== Fragmento de la página ==

J’acusse (2): Crónica de poderes

Polanski quizás -quién lo sabe- desearía cerrar también el círculo con esta denuncia del poder sobre un inocente, la desesperación por la deriva circular de una injusticia que nunca acaba. Recogidos los antecedentes del escabroso caso de 1977, puede afirmarse que el nudo del problema es el poder, el poder hacer lo que desee para después contar mi verdad, decir verdades que nadie quiere escuchar de sí mismo.

Hay dos opiniones y, si se quiere, dos sensibilidades, que se expresaron en el Festival de cine de Venecia respecto de la presencia del director, Roman Polanski, al momento de ser presentado su filme J’acusse en la Mostra. Una corresponde a Lucrecia Martel, presidenta del jurado, quien expresó su incomodidad con la presencia del cineasta polaco francés, negándose a asistir a la proyección de la película. "No separo la obra del autor", señaló. Sin embargo, luego apuntó a la inconveniencia de vetar derechamente la participación de Polanski, atendiendo tanto al emblemático caso en particular de abuso sexual sobre una menor de edad de 13 años que le pesa desde 1977 ("la victima quiere cerrar el caso, dar vuelta la página", dijo) como a la necesidad o conveniencia de establecer un espacio de conversación amplio, de aprovechar el momento justamente para ello. Alberto Barbera, director del Festival, por otra parte, básicamente hizo lo contrario que Martel, separó la obra del artista señalando que la inclusión del filme se explicaba en sus cualidades de lo que definió como “obra maestra”.

===
== Información proporcionada ==

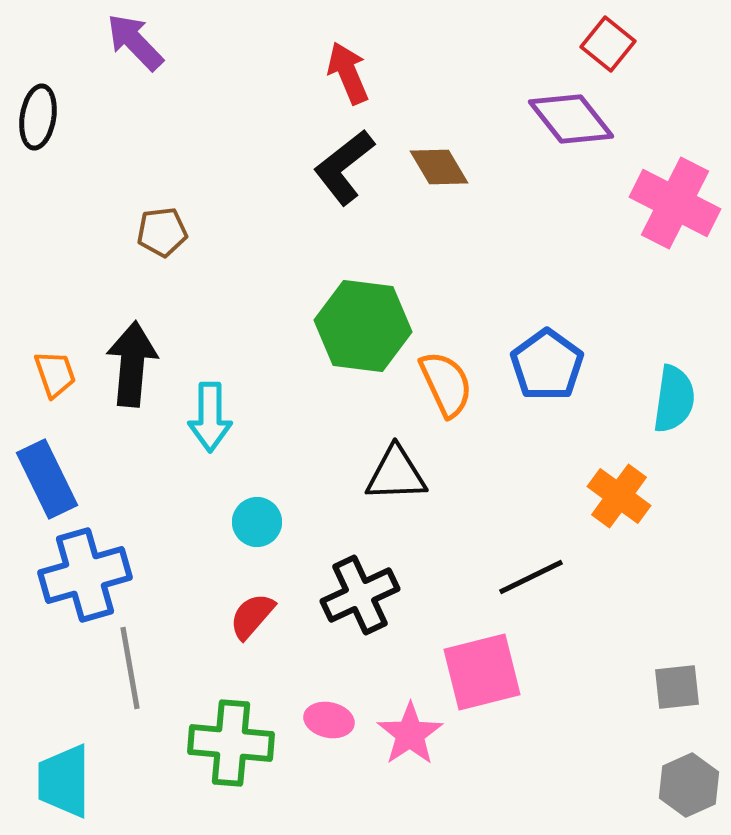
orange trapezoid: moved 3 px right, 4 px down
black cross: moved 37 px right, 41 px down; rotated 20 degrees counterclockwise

===

▶ _Objetivo_:
Pasa al inglés esta oración de la crónica sobre Polanski: «Alberto Barbera, director del Festival, por otra parte, básicamente hizo lo contrario que Martel, separó la obra del artista señalando que la inclusión del filme se explicaba en sus cualidades de lo que definió como “obra maestra”.»

▶ _Resultado completo_:
Alberto Barbera, director of the Festival, on the other hand, basically did the opposite of Martel: he separated the work from the artist, stating that the film's inclusion was explained by its qualities as what he called a "masterpiece."